Analysis of Patterns and Causes of Misspelling and Slang Words for Natural Language Processing
Misspelling and Slang Words (MSWs) is a major problem in Natural Language Processing which results in the meaningless or incorrect meaning of words and sentences. Although many studies have presented various techniques for words correction this problem cannot be resolved as well. This may be because MSWs can occur in many different ways and, there was no research to find the overall causes and forms of the MSWs. Therefore, the solution to the problem is still only partially corrected. This research is a complete study of the patterns and causes of the MSWs. The data used in this research is 300 text files which were collected from both online and offline sources cover all languages levels. These text files were processed by the lexical analyzer to determined the MSWs, then sent to the language experts to analyzed the patterns and causes of each MSWs. The result of this research showed that the MSWs can be divided into 7 types: Excess of alphabets, Missing of alphabets, Repetition of alphabets, Typo error, Misplacement of alphabets, Slang words and Mixed type error.
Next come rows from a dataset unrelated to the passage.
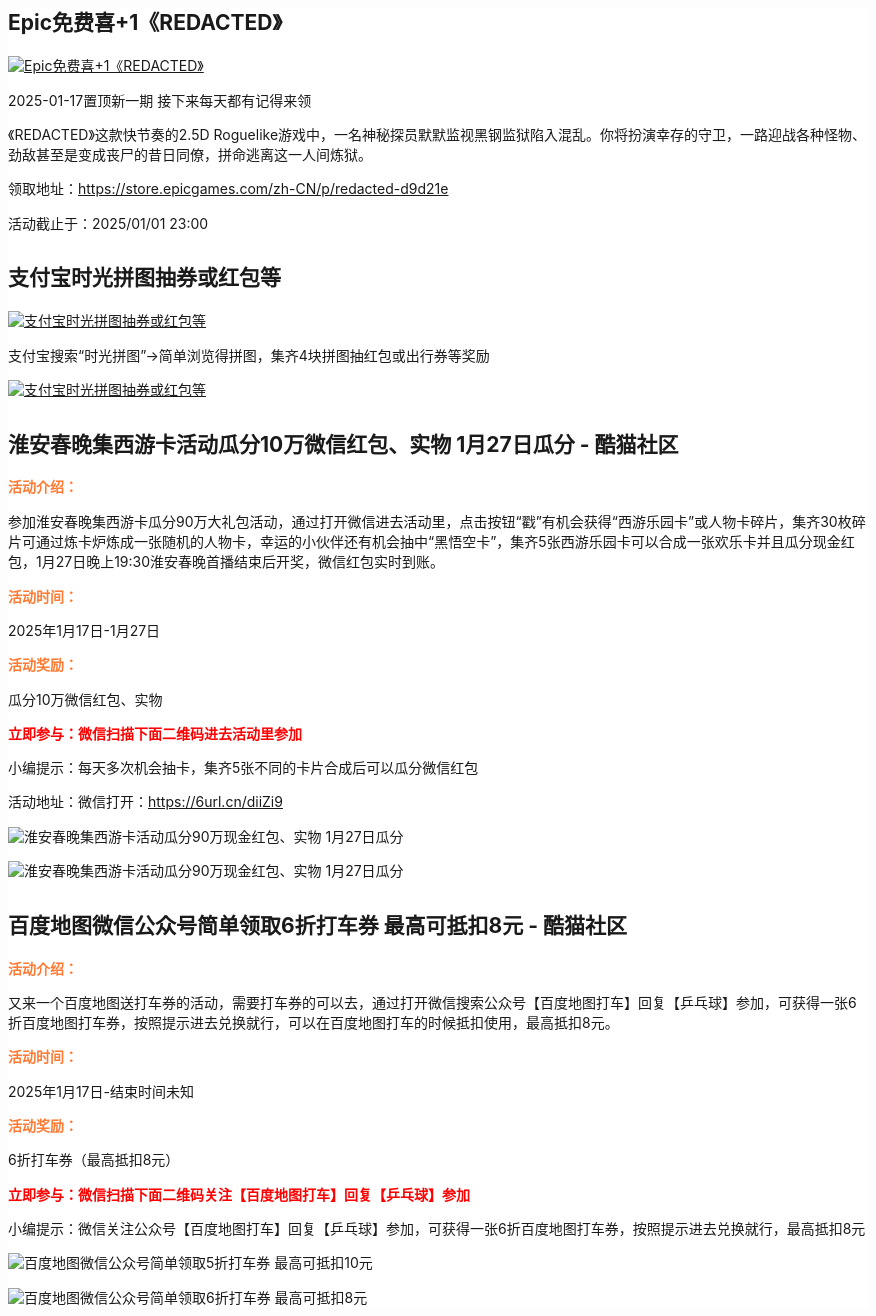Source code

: ## Epic免费喜+1《REDACTED》
<p>
    <a rel="nofollow" target="_blank" href="https://www.qqhjy6.xyz/caiji/data/images/2025-01-01/9d43d53c3b23594151b32262d59509a9.jpg"><img src="https://image.smallfawn.work/?url=https://www.qqhjy6.xyz/caiji/data/images/2025-01-01/9d43d53c3b23594151b32262d59509a9.jpg" title="Epic免费喜+1《REDACTED》 " alt="Epic免费喜+1《REDACTED》 " referrerpolicy="no-referrer"></a> 
</p>
<p>2025-01-17置顶新一期 接下来每天都有记得来领</p>
<p>
    《REDACTED》这款快节奏的2.5D Roguelike游戏中，一名神秘探员默默监视黑钢监狱陷入混乱。你将扮演幸存的守卫，一路迎战各种怪物、劲敌甚至是变成丧尸的昔日同僚，拼命逃离这一人间炼狱。
</p>
<p>
    领取地址：<a rel="nofollow" target="_blank" href="https://store.epicgames.com/zh-CN/p/redacted-d9d21e">https://store.epicgames.com/zh-CN/p/redacted-d9d21e</a> 
</p>
<p>
    活动截止于：2025/01/01 23:00
</p>

## 支付宝时光拼图抽券或红包等
<p>
    <a rel="nofollow" target="_blank" href="https://www.qqhjy6.xyz/caiji/data/images/2024-12-17/728805a10321bba2a0569c748c824a3d.jpg"><img src="https://image.smallfawn.work/?url=https://www.qqhjy6.xyz/caiji/data/images/2024-12-17/728805a10321bba2a0569c748c824a3d.jpg" title="支付宝时光拼图抽券或红包等 " alt="支付宝时光拼图抽券或红包等 " referrerpolicy="no-referrer"></a> 
</p>
<p>
    支付宝搜索“时光拼图”-&gt;简单浏览得拼图，集齐4块拼图抽红包或出行券等奖励
</p>
<p>
    <a rel="nofollow" target="_blank" href="https://www.qqhjy6.xyz/caiji/data/images/2024-12-17/f301cdd7b8319795bc9335a7385020da.png"><img src="https://image.smallfawn.work/?url=https://www.qqhjy6.xyz/caiji/data/images/2024-12-17/f301cdd7b8319795bc9335a7385020da.png" title="支付宝时光拼图抽券或红包等 " alt="支付宝时光拼图抽券或红包等 " referrerpolicy="no-referrer"></a> 
</p>

## 淮安春晚集西游卡活动瓜分10万微信红包、实物 1月27日瓜分 - 酷猫社区
<p><span style="color: #ff7b33;"><strong>活动介绍：</strong></span></p> 
<p><span style="text-indent: 2em;">参加淮安春晚集西游卡瓜分90万大礼包活动，通过打开微信进去活动里，点击按钮“戳”有机会获得“西游乐园卡”或人物卡碎片，集齐30枚碎片可通过炼卡炉炼成一张随机的人物卡，幸运的小伙伴还有机会抽中“黑悟空卡”，集齐5张西游乐园卡可以合成一张欢乐卡并且瓜分现金红包，1月27日晚上19:30淮安春晚首播结束后开奖，微信红包实时到账。</span></p> 
<p><strong><span style="color: #ff7b33;">活动时间：</span></strong></p> 
<p>2025年1月17日-1月27日</p> 
<p><strong><span style="color: #ff7b33;">活动奖励：</span></strong></p> 
<p>瓜分10万微信红包、实物</p> 
<p><strong><span style="color: #ff7b33;"><span style="color: #ff0000;">立即参与：微信扫描下面二维码进去活动里参加</span></span></strong></p> 
<p>小编提示：每天多次机会抽卡，集齐5张不同的卡片合成后可以瓜分微信红包</p> 
<p>活动地址：微信打开：<a href="https://6url.cn/diiZi9" target="_blank">https://6url.cn/diiZi9</a></p> 
<p></p><div class="el-image"><img class="alignnone size-full wp-image-216715" src="https://image.smallfawn.work/?url=https://pic.dir28.com/wp-content/uploads/2025/01/20250117141829.jpg" alt="淮安春晚集西游卡活动瓜分90万现金红包、实物 1月27日瓜分" width="233" height="232" referrerpolicy="no-referrer"></div><p></p> 
<p></p><div class="el-image"><img class="alignnone size-full wp-image-216716" src="https://image.smallfawn.work/?url=https://pic.dir28.com/wp-content/uploads/2025/01/20250117_141839.jpg" alt="淮安春晚集西游卡活动瓜分90万现金红包、实物 1月27日瓜分" width="610" height="673" referrerpolicy="no-referrer"></div><p></p>

## 百度地图微信公众号简单领取6折打车券 最高可抵扣8元 - 酷猫社区
<p><span style="color: #ff7b33;"><strong>活动介绍：</strong></span></p> 
<p><span style="text-indent: 2em;">又来一个百度地图送打车券的活动，需要打车券的可以去，通过打开微信搜索公众号【百度地图打车】回复【乒乓球】参加，可获得一张6折百度地图打车券，按照提示进去兑换就行，可以在百度地图打车的时候抵扣使用，最高抵扣8元。</span></p> 
<p><strong><span style="color: #ff7b33;">活动时间：</span></strong></p> 
<p>2025年1月17日-结束时间未知</p> 
<p><strong><span style="color: #ff7b33;">活动奖励：</span></strong></p> 
<p>6折打车券（最高抵扣8元）</p> 
<p><strong><span style="color: #ff7b33;"><span style="color: #ff0000;">立即参与：微信扫描下面二维码关注【百度地图打车】回复【乒乓球】参加</span></span></strong></p> 
<p>小编提示：微信关注公众号【百度地图打车】回复【乒乓球】参加，可获得一张6折百度地图打车券，按照提示进去兑换就行，最高抵扣8元</p> 
<p></p><div class="el-image"><img class="alignnone size-full wp-image-213454" src="https://image.smallfawn.work/?url=https://pic.dir28.com/wp-content/uploads/2024/11/20241112100351.jpg" alt="百度地图微信公众号简单领取5折打车券 最高可抵扣10元" width="229" height="232" referrerpolicy="no-referrer"></div><p></p> 
<p></p><div class="el-image"><img class="alignnone size-full wp-image-216707" src="https://image.smallfawn.work/?url=https://pic.dir28.com/wp-content/uploads/2025/01/20250117_123429.jpg" alt="百度地图微信公众号简单领取6折打车券 最高可抵扣8元" width="610" height="673" referrerpolicy="no-referrer"></div><p></p>
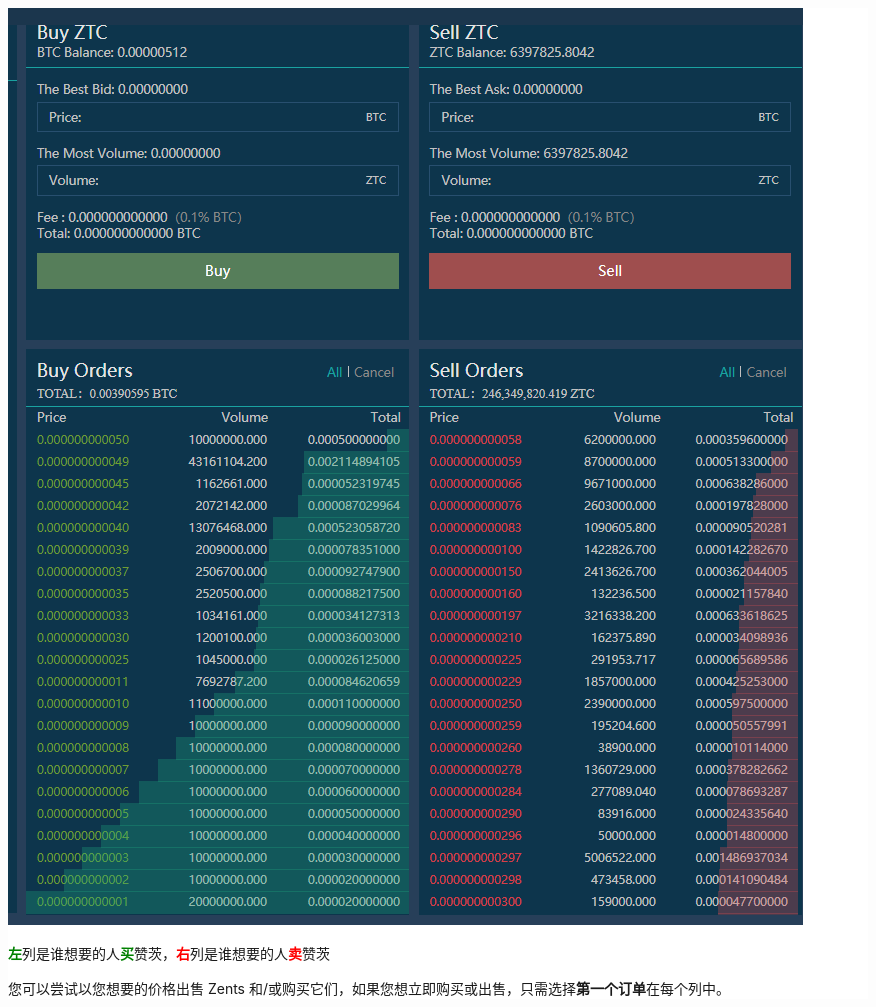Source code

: ![Buy and Sell tables](./IMG/buy-and-sell.png)

<span style="color:green">**左**</span>列是谁想要的人<span style="color:green">**买**</span>赞茨，<span style="color:red">**右**</span>列是谁想要的人<span style="color:red">**卖**</span>赞茨

您可以尝试以您想要的价格出售 Zents 和/或购买它们，如果您想立即购买或出售，只需选择**第一个订单**在每个列中。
There are four major causes for the MSWs: The typer does not know the correct spelling. Lacking typing skills. The haste of typing and intentionally creating mutant words by modifying them to add emotions or feelings. The results also show that the average number of MSWs in text from non-formal sources is significantly different from semi-formal and formal sources. Moreover, the most common type of MSWs founded in informal sources, such as the message in chat and social network, is Mutation of words and Repetition of alphabets which barely appear in other sources. In order to investigate and correct all 7 type of MSWs, a combination of many techniques are required.
Index Terms - Misspelling, Typo, Slang, Natural Language Processing.